Un commercio ben organizzato
Parecchi migranti camerunesi, di ritorno in Camerun, confermano che la schiavitù è un ricco commercio in Libia. Considerato come un commercio risalente a un epoca lontana, oggi nel paese di Muammar Gheddafi è una attività ben organizzata e sviluppata. Alcuni giovani migranti in transito verso l’Europa o fissatisi in Libia, sono ora la preda privilegiata di gruppi e di associazioni. Vulnerabili per la loro debole situazione e il loro statuto, queste persone sono una facile preda. In questo mercato di schiavi, la pelle nera è preferita perché più resistente alle crisi e alle intemperie. Per questo i subsahariani sono i più numerosi. La maggior parte delle persone rapite sono generalmente messe in prigione dai loro rapitori. Secondo le dichiarazioni degli ex migranti, le vittime sono oggetto di violenze e di umiliazioni di ogni genere. Molti vi perdono la vita quando non ne escono coperti di segni di sevizie corporali. Secondo loro il mercato di schiavi in Libia non ha prezzo standard. Come in un mercato di bestiame, i prezzi sono fissati secondo l’età, l’apparenza e il sesso della persona venduta. Può essere di 120, 200 o 300 mila CFA, se la persona comprata è destinata ai lavori domestici, o agricoli, o di infrastrutture secondo il progetto dell’acquirente. Gli uomini robusti e i giovani sono comprati per i lavori d’Ercole perché più resistenti, secondo le testimonianze degli ex-ostaggi. Le donne generalmente sono destinate ai lavori domestici quando non sono semplicemente messe a servizio dei prosseneti. Una madre con figli costa più cara di una donna senza figli. I migranti più ricalcitranti sono uccisi o gettati nel deserto. (Sainclair Mezinc, Cameroun tribune, 24 novembre 2017)

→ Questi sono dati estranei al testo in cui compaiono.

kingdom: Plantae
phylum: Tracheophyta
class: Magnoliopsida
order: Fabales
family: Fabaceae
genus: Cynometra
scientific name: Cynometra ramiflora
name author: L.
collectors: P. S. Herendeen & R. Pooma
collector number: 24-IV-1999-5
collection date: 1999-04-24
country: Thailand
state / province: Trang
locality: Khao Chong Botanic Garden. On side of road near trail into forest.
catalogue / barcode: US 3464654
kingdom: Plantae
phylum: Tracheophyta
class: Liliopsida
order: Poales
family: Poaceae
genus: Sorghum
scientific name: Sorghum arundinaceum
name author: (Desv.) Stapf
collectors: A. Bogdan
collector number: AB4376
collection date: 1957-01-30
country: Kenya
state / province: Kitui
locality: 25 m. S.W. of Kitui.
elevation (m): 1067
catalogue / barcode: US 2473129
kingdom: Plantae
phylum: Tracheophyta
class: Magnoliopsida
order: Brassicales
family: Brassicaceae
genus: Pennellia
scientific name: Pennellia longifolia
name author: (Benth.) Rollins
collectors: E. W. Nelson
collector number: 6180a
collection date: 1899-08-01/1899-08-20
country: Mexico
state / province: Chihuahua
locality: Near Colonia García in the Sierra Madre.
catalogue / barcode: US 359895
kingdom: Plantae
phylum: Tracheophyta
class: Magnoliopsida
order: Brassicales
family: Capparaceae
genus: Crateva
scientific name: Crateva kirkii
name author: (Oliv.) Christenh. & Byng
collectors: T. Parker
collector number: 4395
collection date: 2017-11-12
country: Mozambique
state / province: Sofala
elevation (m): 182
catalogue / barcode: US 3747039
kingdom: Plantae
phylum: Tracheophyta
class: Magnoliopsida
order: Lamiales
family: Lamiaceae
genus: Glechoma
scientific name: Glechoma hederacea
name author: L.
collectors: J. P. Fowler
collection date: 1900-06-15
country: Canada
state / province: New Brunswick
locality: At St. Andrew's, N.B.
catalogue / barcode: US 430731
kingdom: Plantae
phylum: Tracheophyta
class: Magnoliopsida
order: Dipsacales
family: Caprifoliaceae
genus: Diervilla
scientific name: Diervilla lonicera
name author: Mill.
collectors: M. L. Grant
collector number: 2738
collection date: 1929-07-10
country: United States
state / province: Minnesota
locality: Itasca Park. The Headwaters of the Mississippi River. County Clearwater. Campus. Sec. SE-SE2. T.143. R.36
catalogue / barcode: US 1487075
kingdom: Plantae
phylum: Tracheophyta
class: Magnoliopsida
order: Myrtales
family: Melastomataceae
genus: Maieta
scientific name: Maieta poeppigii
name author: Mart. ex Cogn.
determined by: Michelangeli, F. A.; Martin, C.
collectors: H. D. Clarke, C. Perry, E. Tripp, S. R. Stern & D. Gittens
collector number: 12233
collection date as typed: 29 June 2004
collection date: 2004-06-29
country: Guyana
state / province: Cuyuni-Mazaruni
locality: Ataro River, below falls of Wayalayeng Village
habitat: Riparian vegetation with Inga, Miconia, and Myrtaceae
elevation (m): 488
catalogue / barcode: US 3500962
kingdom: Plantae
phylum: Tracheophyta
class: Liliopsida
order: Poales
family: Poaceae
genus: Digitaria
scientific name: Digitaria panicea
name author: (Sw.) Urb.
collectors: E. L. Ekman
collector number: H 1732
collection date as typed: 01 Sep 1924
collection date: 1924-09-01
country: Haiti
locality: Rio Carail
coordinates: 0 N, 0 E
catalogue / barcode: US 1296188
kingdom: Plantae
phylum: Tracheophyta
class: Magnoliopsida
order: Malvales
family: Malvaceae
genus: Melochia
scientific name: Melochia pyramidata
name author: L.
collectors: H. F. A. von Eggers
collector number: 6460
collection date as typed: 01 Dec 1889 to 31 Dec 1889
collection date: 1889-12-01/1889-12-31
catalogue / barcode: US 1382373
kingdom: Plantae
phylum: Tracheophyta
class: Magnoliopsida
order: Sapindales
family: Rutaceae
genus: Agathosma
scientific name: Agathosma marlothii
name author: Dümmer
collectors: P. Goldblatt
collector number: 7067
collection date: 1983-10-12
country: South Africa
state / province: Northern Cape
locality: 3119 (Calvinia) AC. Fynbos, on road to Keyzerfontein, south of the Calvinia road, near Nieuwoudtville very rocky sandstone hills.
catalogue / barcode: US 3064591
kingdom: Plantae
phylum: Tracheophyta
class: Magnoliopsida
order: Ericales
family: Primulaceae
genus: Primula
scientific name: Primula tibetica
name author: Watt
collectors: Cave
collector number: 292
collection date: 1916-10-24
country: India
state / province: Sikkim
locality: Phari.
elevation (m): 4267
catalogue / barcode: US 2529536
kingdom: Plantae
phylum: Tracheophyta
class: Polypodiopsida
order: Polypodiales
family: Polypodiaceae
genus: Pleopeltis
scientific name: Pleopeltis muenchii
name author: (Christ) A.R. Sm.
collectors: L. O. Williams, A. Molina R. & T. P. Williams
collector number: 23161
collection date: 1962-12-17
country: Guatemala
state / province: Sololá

Non c’è Eldorado fuori dell’Africa
Il professore in scienze politiche Jean Emmanuel Pondi interrogato da Sainclair Mezing afferma: «L’ossessione della partenza è un errore fatale degli africani. L’Africa possiede ricchezze non ancora esplorate. E’ necessario riorganizzarci e credere di più in noi stessi. Nostra enorme deficienza è non avere fiducia in noi e non voler organizzarci. La maggior parte degli africani è estroversa. Pensano che il benessere venga dal di fuori dell’Africa. Illusione fatale e suicida. Nessun continente si è sviluppato contando sugli altri o contando sull’aiuto internazionale. Sono d’accordo sulla cooperazione internazionale ma deve avvenire coi nostri sforzi. Noi dobbiamo essere al centro del nostro processo di cambiamento e progresso. Restiamo noi il motore dello sviluppo. Non è l’immigrazione che ci svilupperà. Non c’è un continente come l’Africa dove esiste la maggior parte delle ricchezze del mondo. I giovani africani lasciano questa terra e le sue ricchezze per rendersi a rischio e pericolo là dove sono trasformati. Dobbiamo rivedere e riprecisare la nostra cooperazione internazionale per il nostro avvenire. In Libia c’è la negazione dell‘Humanité africaine».